TASK ITEM :: In the data below, locate each line with the word "Chemicals" and list it.

Dataset entries ::
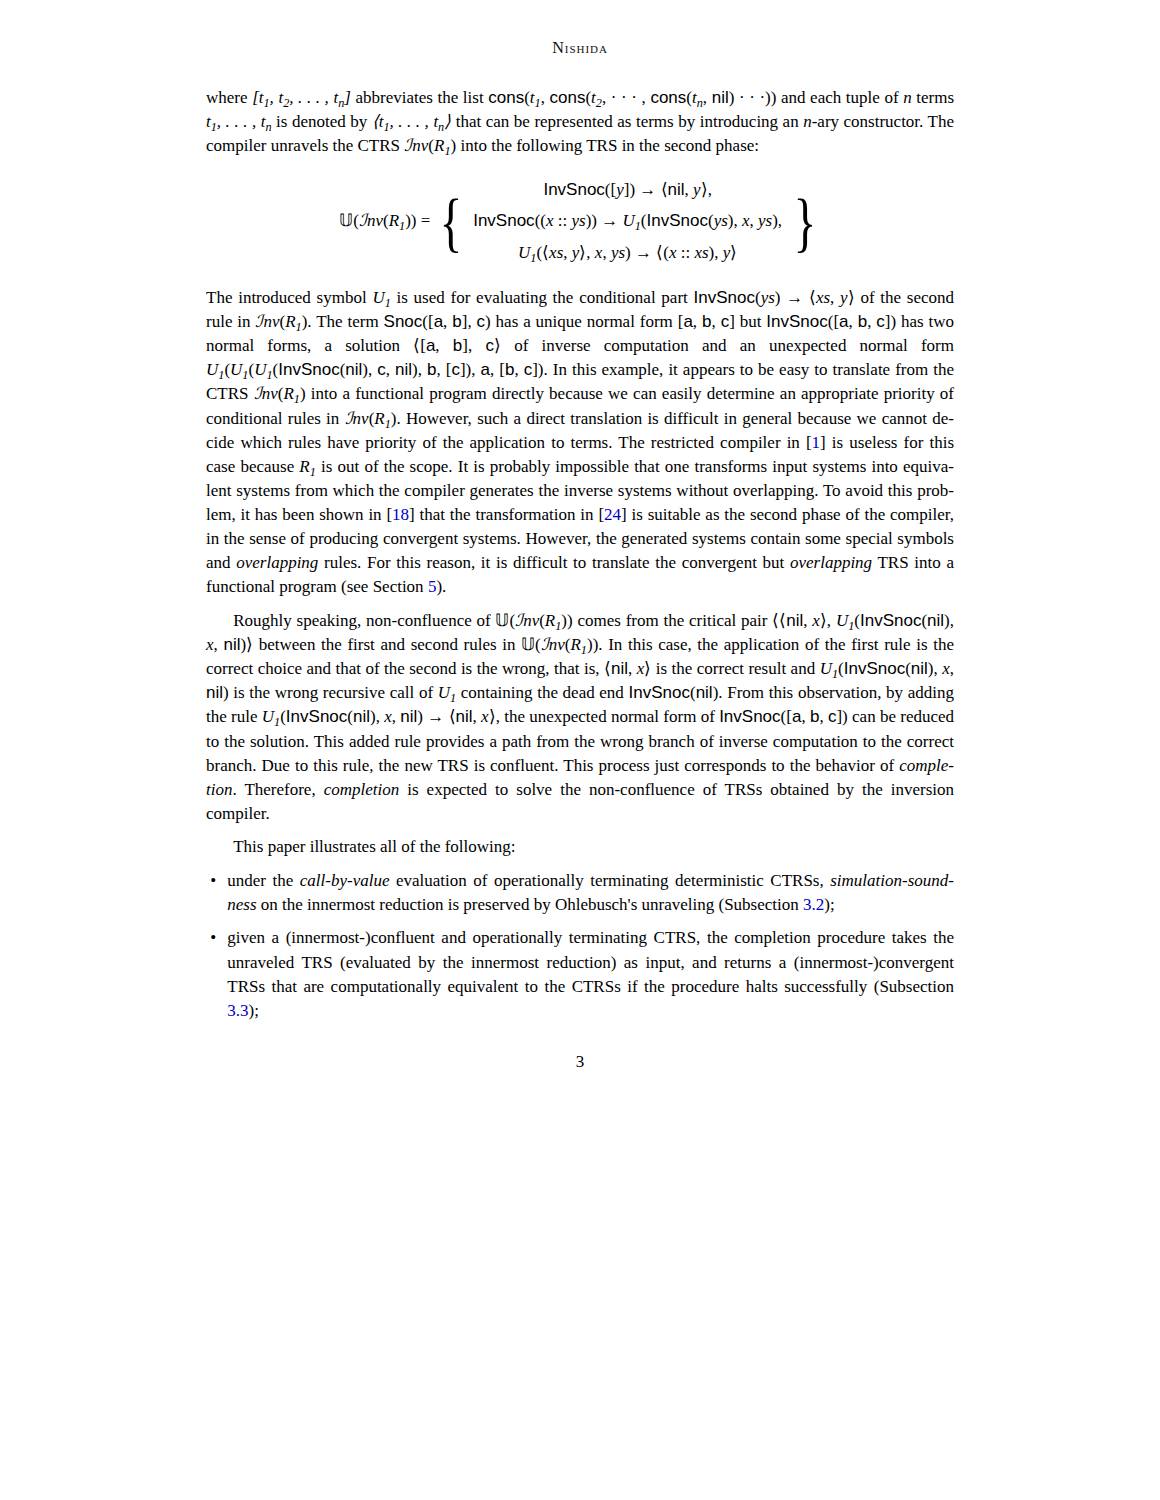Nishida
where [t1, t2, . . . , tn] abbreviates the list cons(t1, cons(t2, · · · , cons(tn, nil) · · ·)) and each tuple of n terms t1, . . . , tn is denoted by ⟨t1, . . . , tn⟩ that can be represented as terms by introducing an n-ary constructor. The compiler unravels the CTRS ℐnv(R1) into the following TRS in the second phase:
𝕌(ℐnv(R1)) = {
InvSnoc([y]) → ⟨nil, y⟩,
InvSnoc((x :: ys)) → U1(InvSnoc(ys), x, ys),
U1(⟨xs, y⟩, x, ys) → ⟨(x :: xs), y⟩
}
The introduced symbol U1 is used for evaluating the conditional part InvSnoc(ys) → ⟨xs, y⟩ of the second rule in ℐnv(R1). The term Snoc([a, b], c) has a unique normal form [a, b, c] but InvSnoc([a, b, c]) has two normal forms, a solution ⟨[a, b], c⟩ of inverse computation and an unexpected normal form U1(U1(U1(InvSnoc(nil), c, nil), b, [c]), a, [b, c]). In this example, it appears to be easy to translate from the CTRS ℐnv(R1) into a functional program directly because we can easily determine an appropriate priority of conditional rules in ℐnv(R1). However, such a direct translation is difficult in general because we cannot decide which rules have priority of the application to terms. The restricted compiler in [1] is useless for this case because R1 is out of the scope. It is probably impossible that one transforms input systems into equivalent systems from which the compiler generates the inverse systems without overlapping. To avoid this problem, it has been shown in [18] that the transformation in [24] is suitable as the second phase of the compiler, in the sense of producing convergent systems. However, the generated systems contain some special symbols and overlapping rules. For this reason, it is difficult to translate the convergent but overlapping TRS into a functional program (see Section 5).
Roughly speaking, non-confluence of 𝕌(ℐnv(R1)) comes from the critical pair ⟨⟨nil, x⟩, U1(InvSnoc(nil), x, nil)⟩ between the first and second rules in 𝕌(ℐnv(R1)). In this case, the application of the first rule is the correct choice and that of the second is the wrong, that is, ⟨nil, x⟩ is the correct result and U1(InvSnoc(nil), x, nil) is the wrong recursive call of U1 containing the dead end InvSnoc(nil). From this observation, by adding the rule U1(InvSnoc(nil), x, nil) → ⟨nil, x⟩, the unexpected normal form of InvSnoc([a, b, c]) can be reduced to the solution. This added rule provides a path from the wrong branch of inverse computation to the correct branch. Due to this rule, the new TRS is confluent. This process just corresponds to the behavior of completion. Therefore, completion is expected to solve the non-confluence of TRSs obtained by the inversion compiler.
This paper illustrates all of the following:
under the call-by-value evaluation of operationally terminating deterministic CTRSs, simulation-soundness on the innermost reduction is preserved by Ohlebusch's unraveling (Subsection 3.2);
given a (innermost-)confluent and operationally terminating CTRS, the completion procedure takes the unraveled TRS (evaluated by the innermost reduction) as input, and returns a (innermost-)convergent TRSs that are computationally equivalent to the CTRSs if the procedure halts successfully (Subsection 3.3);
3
---
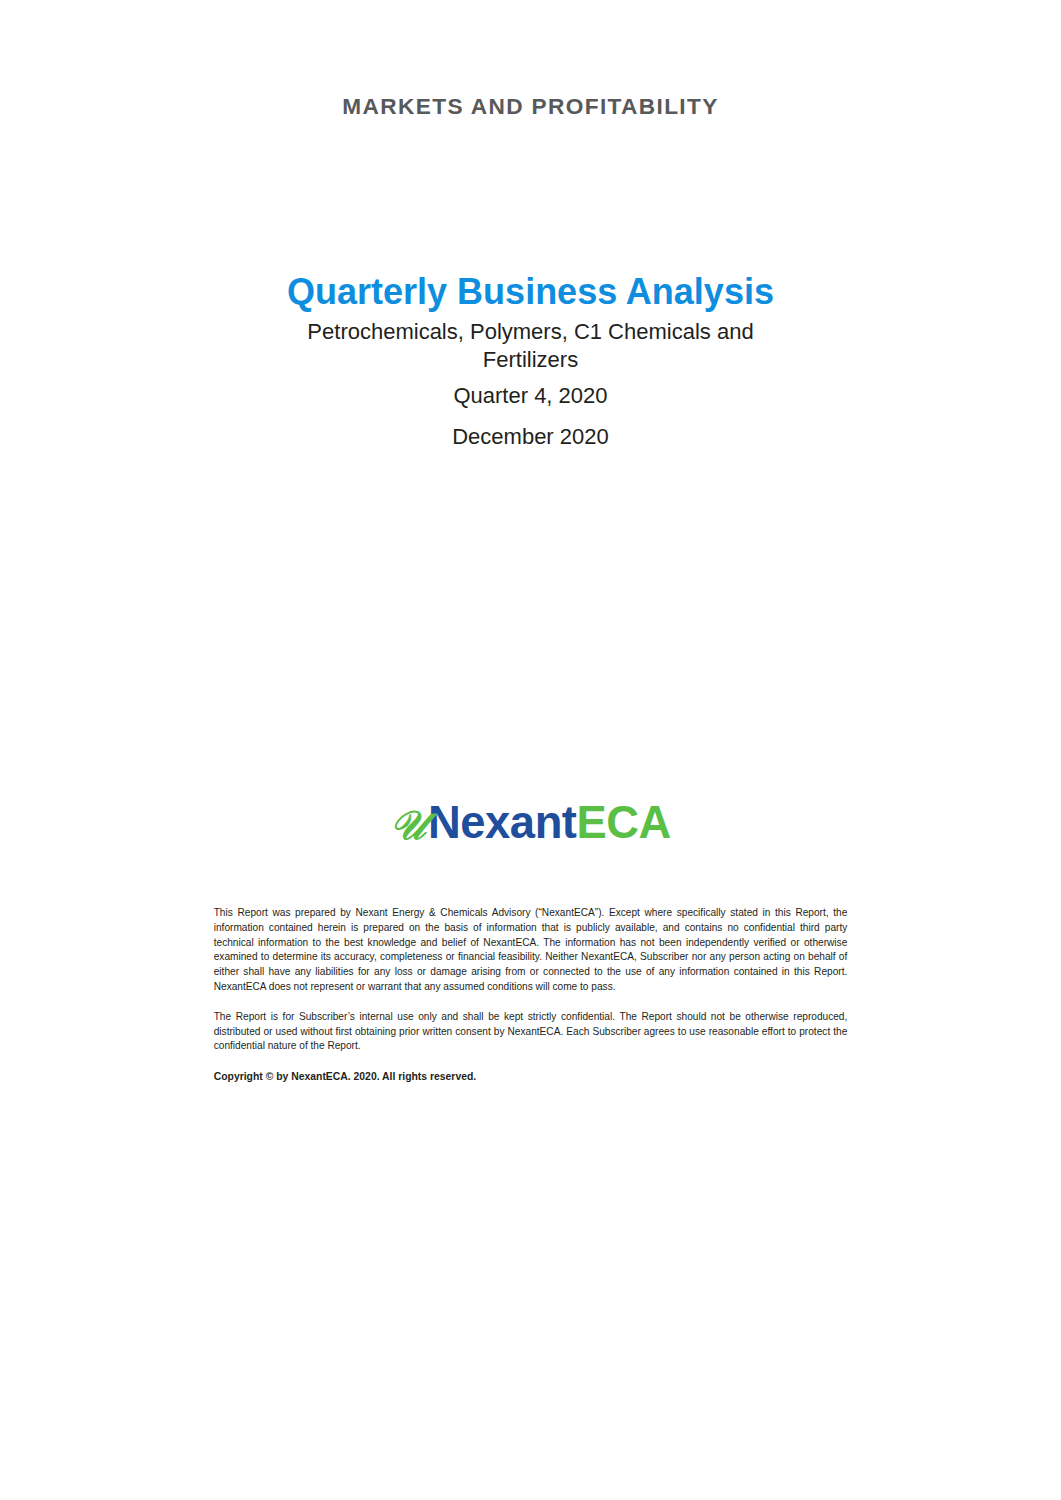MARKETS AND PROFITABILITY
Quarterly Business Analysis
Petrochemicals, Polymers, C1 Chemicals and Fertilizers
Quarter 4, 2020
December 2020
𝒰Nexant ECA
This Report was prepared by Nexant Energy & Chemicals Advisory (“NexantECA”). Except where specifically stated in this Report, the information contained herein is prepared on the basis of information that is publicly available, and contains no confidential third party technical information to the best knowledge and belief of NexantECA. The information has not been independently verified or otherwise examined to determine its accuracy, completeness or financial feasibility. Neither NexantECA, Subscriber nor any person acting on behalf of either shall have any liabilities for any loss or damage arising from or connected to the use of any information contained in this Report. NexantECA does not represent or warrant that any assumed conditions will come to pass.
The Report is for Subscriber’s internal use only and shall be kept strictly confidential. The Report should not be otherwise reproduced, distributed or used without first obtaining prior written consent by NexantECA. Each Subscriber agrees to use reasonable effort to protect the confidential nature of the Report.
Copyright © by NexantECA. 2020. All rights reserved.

THE ANSWER ::
Petrochemicals, Polymers, C1 Chemicals and Fertilizers
This Report was prepared by Nexant Energy & Chemicals Advisory (“NexantECA”). Except where specifically stated in this Report, the information contained herein is prepared on the basis of information that is publicly available, and contains no confidential third party technical information to the best knowledge and belief of NexantECA. The information has not been independently verified or otherwise examined to determine its accuracy, completeness or financial feasibility. Neither NexantECA, Subscriber nor any person acting on behalf of either shall have any liabilities for any loss or damage arising from or connected to the use of any information contained in this Report. NexantECA does not represent or warrant that any assumed conditions will come to pass.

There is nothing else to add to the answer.